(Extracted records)
↓↓↓
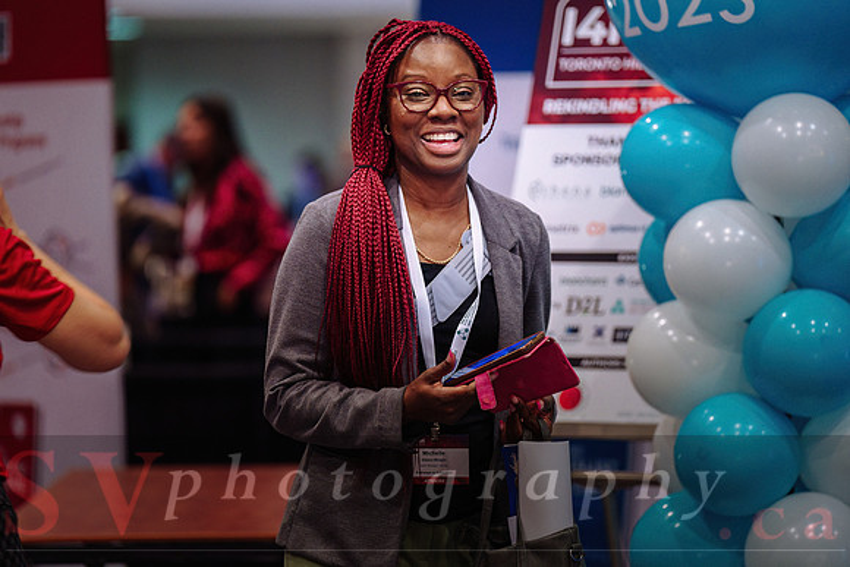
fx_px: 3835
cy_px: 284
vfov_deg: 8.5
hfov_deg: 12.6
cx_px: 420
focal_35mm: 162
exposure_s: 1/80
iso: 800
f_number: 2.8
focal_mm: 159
↑↑↑
If an entry holds a picture, leave the picture out and repeat the rest exactly.

fx_px: 3835
cy_px: 284
vfov_deg: 8.5
hfov_deg: 12.6
cx_px: 420
focal_35mm: 162
exposure_s: 1/80
iso: 800
f_number: 2.8
focal_mm: 159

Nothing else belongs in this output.